We cannot faithfully declare that we have outlived the context or circumstances of the emergence of the first set of rulers in Nigeria when at the general election of 1959, there was no clear winner, nor did it produce a national leader as each party was dominant in the own origin or ethnic base of its leaders, regardless of efforts at national penetration.

We had the Gamji-led Northern Peoples Congress sweeping polls in the North because of Sardauna, the Action Group was very active in the West because of Chief Obafemi Awolowo and the National Council of Nigerian Citizens led by the Great Zik of Africa, which pretended to be national in outlook, was being seen more as an Igbo party.

Without a clear majority, but with a requirement that the best performing of the political parties must form a government, NPC went into a tenuous coalition with NCNC, leaving AG in opposition.

The immediate post-independence Nigerian government was erected on a shaky structure or foundation and so soon in five years, it collapsed as the military struck in January 1966 to stop a political experimentation that was just in its fifth year.
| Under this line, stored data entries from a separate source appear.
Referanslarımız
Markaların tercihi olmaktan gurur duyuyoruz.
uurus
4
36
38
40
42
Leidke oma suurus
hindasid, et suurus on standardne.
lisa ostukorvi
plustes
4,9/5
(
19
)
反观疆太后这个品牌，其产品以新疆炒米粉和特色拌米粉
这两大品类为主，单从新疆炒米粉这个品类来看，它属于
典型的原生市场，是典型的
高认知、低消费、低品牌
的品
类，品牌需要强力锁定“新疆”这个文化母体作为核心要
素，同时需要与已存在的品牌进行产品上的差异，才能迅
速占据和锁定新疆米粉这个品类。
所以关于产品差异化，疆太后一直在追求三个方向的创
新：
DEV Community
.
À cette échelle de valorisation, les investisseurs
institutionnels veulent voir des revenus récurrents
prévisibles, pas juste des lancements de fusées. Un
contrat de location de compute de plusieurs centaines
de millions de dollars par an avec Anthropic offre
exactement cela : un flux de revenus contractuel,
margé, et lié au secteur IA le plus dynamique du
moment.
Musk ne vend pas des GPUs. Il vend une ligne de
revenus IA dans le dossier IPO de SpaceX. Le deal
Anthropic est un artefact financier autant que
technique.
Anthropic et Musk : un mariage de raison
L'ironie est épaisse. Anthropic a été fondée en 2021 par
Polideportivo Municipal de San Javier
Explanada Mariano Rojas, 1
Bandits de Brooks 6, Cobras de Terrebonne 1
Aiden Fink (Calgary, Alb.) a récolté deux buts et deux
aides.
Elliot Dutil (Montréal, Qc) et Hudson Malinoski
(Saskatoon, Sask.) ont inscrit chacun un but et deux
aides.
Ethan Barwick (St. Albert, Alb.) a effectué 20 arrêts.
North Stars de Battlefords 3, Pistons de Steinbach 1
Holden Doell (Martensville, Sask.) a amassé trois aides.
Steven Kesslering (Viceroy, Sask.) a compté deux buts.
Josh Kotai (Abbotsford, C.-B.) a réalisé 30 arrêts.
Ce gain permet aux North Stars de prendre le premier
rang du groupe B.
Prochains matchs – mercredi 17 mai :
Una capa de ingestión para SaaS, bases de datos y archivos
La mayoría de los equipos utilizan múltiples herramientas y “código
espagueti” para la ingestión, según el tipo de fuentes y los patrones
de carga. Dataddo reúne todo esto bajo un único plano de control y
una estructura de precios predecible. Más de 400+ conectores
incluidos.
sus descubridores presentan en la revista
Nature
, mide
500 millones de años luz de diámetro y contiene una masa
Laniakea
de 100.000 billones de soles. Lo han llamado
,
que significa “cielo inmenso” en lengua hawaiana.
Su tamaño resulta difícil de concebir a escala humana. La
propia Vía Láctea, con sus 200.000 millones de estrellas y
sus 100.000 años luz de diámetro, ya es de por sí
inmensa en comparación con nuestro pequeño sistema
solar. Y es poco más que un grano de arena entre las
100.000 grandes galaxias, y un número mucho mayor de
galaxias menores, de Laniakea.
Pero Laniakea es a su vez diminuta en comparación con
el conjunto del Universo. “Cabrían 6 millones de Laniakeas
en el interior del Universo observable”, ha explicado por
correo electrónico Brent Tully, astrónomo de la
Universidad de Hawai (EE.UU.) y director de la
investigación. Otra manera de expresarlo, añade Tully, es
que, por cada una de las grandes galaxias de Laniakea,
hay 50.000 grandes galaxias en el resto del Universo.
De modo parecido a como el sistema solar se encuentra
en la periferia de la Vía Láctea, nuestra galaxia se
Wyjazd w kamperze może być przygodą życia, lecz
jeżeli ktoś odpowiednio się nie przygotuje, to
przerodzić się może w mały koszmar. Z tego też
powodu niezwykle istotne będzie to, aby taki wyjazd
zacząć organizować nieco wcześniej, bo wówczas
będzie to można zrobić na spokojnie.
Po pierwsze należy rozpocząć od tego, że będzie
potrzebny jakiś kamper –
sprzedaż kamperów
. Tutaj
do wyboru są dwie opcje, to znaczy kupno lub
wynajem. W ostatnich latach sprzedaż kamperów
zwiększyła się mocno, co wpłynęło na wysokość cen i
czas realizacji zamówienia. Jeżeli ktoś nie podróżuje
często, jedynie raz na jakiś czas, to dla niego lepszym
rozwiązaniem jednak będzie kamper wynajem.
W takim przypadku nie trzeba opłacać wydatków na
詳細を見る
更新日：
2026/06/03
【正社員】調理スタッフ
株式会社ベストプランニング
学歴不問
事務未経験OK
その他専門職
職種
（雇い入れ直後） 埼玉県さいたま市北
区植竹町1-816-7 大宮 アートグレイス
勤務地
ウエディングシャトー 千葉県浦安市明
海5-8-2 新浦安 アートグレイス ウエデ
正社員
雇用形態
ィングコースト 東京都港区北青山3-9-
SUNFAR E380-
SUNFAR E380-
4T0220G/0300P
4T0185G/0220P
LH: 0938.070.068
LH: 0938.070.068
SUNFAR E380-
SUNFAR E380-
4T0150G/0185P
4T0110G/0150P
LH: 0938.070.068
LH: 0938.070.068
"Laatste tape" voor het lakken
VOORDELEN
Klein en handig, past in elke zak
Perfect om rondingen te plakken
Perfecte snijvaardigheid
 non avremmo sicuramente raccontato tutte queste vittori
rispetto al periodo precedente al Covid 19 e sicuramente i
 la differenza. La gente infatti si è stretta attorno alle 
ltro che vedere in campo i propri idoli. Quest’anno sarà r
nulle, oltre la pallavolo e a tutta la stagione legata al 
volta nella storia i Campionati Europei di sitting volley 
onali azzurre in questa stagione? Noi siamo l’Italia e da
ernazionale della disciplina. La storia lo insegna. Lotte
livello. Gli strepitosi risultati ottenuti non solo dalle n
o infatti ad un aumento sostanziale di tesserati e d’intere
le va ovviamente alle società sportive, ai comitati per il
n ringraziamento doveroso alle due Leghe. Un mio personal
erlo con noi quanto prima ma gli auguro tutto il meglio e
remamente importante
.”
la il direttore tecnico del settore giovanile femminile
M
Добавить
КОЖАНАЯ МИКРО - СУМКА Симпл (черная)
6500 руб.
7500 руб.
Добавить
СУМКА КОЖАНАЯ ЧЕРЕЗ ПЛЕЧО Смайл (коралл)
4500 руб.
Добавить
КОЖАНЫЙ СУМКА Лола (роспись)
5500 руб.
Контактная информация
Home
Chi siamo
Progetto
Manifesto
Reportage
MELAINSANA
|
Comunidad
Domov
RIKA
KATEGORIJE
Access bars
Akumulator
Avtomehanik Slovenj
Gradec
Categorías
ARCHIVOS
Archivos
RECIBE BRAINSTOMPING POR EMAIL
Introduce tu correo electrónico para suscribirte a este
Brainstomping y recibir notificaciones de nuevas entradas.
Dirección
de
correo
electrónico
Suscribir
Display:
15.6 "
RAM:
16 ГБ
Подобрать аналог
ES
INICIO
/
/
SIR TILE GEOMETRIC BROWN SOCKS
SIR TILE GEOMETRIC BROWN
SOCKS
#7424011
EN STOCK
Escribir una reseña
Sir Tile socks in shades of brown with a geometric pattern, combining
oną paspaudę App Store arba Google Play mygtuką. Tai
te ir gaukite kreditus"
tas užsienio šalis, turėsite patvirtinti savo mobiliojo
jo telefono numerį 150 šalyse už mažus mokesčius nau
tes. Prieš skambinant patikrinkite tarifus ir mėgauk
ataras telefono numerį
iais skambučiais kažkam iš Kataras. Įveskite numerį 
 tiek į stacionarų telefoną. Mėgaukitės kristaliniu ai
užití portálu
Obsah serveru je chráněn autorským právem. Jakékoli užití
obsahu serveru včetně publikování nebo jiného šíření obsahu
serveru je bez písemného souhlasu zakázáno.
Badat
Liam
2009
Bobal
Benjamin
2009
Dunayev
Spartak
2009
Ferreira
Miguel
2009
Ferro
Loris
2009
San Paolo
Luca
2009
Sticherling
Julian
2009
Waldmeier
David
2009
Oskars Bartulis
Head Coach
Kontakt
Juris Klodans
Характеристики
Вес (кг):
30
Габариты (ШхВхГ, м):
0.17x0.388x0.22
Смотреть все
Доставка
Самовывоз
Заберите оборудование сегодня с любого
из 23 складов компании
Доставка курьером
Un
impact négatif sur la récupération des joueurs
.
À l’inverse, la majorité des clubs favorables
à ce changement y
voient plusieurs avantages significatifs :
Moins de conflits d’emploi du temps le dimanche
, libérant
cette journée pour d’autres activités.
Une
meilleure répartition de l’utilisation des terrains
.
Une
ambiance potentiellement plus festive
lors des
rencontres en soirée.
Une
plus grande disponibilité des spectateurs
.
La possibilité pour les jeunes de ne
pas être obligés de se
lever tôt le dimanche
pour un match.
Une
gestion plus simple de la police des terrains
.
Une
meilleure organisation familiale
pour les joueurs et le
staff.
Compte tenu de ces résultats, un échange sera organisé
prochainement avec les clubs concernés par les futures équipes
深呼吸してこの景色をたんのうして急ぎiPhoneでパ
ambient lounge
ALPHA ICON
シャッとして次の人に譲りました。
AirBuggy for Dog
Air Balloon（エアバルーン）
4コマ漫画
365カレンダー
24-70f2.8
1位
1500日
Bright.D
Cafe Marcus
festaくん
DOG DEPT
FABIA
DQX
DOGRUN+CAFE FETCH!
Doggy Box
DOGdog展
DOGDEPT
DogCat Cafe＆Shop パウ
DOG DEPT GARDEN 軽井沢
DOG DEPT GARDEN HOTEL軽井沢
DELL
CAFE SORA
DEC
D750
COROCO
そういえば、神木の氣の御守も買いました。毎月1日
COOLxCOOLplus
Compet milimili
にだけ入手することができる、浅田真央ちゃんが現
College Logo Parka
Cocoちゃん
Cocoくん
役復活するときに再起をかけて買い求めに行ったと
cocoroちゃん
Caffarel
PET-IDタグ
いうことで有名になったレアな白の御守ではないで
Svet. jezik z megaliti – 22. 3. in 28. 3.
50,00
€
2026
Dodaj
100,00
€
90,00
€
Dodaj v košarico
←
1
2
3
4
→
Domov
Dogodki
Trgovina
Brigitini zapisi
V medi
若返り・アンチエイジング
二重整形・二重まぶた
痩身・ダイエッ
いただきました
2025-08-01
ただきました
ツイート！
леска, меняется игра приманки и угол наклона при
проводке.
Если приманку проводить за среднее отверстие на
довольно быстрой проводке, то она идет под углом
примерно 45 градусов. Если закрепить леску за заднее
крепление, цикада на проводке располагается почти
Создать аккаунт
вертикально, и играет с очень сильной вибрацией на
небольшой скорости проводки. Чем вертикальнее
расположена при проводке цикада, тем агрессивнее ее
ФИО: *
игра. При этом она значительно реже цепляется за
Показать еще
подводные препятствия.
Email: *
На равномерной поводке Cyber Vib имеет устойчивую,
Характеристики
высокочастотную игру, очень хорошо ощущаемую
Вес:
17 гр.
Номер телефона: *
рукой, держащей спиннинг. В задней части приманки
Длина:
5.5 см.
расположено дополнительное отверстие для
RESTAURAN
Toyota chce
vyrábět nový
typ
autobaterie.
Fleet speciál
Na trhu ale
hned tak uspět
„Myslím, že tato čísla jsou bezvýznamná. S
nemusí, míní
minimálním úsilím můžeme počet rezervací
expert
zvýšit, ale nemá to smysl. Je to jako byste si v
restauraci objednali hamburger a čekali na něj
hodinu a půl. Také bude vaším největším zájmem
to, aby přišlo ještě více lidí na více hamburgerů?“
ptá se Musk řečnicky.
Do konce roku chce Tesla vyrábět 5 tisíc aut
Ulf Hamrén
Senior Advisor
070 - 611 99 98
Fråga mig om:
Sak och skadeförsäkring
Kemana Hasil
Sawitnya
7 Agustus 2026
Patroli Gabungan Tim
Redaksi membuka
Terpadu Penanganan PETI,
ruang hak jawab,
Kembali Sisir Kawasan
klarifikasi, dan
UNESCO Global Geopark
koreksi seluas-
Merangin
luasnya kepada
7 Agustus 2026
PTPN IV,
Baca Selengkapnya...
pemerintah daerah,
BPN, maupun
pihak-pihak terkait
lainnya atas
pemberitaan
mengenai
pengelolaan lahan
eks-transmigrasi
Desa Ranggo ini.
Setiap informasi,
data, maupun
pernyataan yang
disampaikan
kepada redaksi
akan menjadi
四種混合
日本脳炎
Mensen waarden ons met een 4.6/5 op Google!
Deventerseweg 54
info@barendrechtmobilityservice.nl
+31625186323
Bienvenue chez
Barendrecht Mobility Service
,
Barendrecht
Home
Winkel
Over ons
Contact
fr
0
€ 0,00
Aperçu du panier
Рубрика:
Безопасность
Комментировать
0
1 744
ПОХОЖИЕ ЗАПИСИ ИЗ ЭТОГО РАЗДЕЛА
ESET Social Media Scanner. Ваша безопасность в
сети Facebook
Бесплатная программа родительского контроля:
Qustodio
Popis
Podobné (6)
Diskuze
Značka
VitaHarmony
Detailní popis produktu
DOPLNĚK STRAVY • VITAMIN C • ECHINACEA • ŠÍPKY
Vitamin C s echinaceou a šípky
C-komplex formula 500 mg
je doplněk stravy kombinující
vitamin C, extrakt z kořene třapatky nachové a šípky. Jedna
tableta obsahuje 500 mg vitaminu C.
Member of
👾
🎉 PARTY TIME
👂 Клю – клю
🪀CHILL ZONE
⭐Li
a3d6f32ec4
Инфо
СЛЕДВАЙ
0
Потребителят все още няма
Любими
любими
For the next 13 years that the military ruled, we cannot say they prepared the ground for the emergence of national leaders because those to whom they handed power in the second republic were old wine in new bottles and the pattern of voting in the general election of 1979 were the same players of the first republic who did not seem to unlearn the past.

Again, the military intervened just four years into the second republic. The third republic that was being crafted from 1990 became ill-fated in less than three years with the annulment of June 12, 1993 presidential election adjudged freest and fairest in the country giving the military enough time to paint the nation a dull and pejorative political identity of militocracy for the next six years.

From 1999 till now , the Nigeria polity is still fragile. We still think and talk as if election is war. We conduct ourselves in a manner that suggests that if my man is not in power, any other person in power does not and cannot represent my interest.

In over 63 years of nationhood, many still believe that Nigeria is failed project and that the solution to a national challenges is dissolution. But nations are not built on mutual distrust, antagonism, ethnic arrogance and pursuit of selfish interests. Nations are built on recognition of differences, altruistic management of diversity, inclusiveness, fairness and equity, distributive justice, protection of the disadvantaged, representation of the minorities and agreement and choice or leadership that best represents the collective aspiration of the nation.

These are the indices that must guide us always in our consideration for the Nigeria of our dream.

As Nigeria inches towards 25 years of the Fourth Republic. we must begin to think of the ideal national construction process and not dissolution. We must think of New Nationalism and begin the recognition of True Patriots and nation builders. We must prove that the 2023 general election was good laboratory of this patriotic and constructive conviction.

In its peaceful conduct and credible choice, the 2023 election was indeed confirmatory of our country as coming of age and our capacity to manage conflict.

As we wait to celebrate the auspiciousness of 25 years of our expetiment in sustainablr democracy without resort to blackmail, belligerence or bloodshed, we must disgrace cynics who see Nigeria as incapable of redeeming her political sociology and democrayic practices.

We must silence those who preach that politics is a do or die matter in Nigeria, a winner takes all context or a zero sum game but commit ourselves to sustaining the spirit to build a New Nigeria based on a shared vision and collective national interest, prospects and promises of greatness as we also pray for the peace, development and sustainability of the country.

Solanke is a Deputy Director/Head, Strategic Planning & Corporate Development Department, Voice of Nigeria.